Lieggi brings an uncommon dual background to questions of responsible technology governance. Before joining CROSS in 2016, she spent fifteen years as a senior UC, adjunct professor, and editor at the Center for Nonproliferation Studies at the Middlebury Institute of International Studies at Monterey, where she studied the intersection of national security, global trade, and technology controls. She co-authored the 2023 Response to the Office of the National Cyber Director’s Request for Information on Open-Source Software Security, and in March 2025 was awarded a Ford Foundation grant ($75,000) as Principal Investigator on OSS Security Compliance and Digital Infrastructure Resilience: Understanding Lessons from Historical Trade Security Efforts — applying her expertise in export control to securing the open source software supply chain. In February 2026 she presented “Bridges, Not Barriers: Can We Create Sustainable Open Source University-Industry Partnerships” at the Linux Foundation Member Summit, and co-authored “Accountability in Open Source Software Ecosystems: Workshop Report” (arXiv, February 2026).

Lieggi leads the Summer of Reproducibility (SoR) program through CROSS, pairing students with mentors on projects advancing practical reproducibility in experimental computer science, funded by an NSF grant (Collaborative Research: Repeto; total award: $929,913).
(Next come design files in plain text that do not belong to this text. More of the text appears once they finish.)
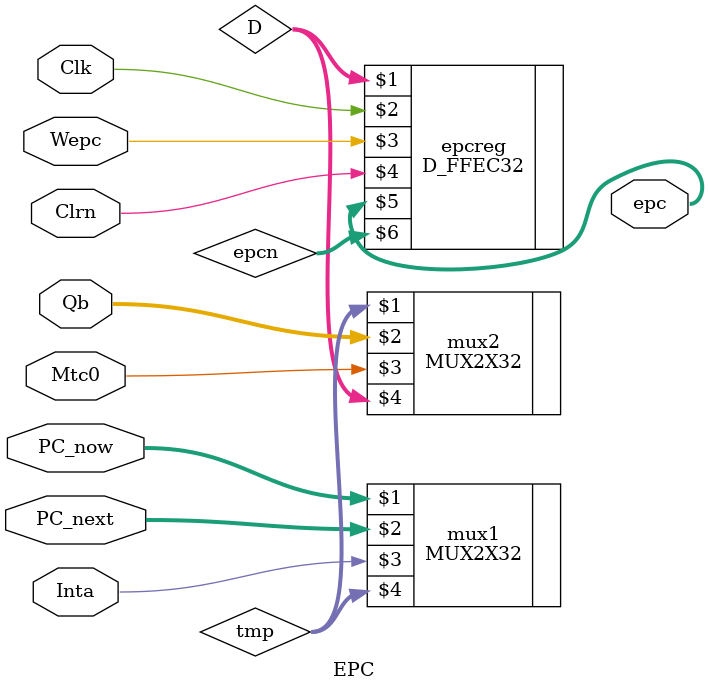
<source format=v>
`timescale 1ns / 1ps


module EPC(
    input[31:0] PC_now,
    input[31:0] PC_next,
    input[31:0] Qb,
    input Inta,
    input Mtc0,
    input Wepc,
    input Clk,
    input Clrn,
    output[31:0] epc
);
    wire[31:0] tmp;
    wire[31:0] D;
    wire[31:0] epcn;
    MUX2X32 mux1(PC_now,PC_next,Inta,tmp);
    MUX2X32 mux2(tmp,Qb,Mtc0,D);
    D_FFEC32 epcreg(D,Clk,Wepc,Clrn,epc,epcn);
endmodule

</source>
Her reproducibility work has been published in the Proceedings of the ACM Conference on Reproducibility and Replicability (ACM REP ‘25), Better Scientific Software (December 2023), and PLOS Biology (2023). On workforce development, she is Co-PI on Beginnings: An Experiential On-Ramp to Strengthen and Diversify the Open Source Workforce (NSF, $999,924, starting July 2024) and co-authored “Contributor Catalyst: A Pilot Program to Support HBCU Undergraduates Contributing to Open Source” (IEEE Frontiers in Education Conference, 2024).

A Board Director of the Apereo Foundation and member of CURIOSS (Community of Universities and Research Institutes Open Source Program Offices), Lieggi has spoken at the Linux Foundation Open Source Summit, FOSSY, SCaLE, and OSPOCon on the role universities can play in making technology more open, equitable, and publicly accountable. At SCaLE23x in March 2025 she presented “Powering California’s Future: How State Universities Can Drive Innovation through Open Source,” articulating a direct vision for how the UC system can serve as an engine of publicly beneficial technological innovation.

Stephanie Lieggi’s work across open source infrastructure, research reproducibility, digital security governance, and workforce equity positions her as a leading practitioner in building the kind of open, accountable, and publicly accessible technology ecosystem that advanced public computing initiatives are designed to support.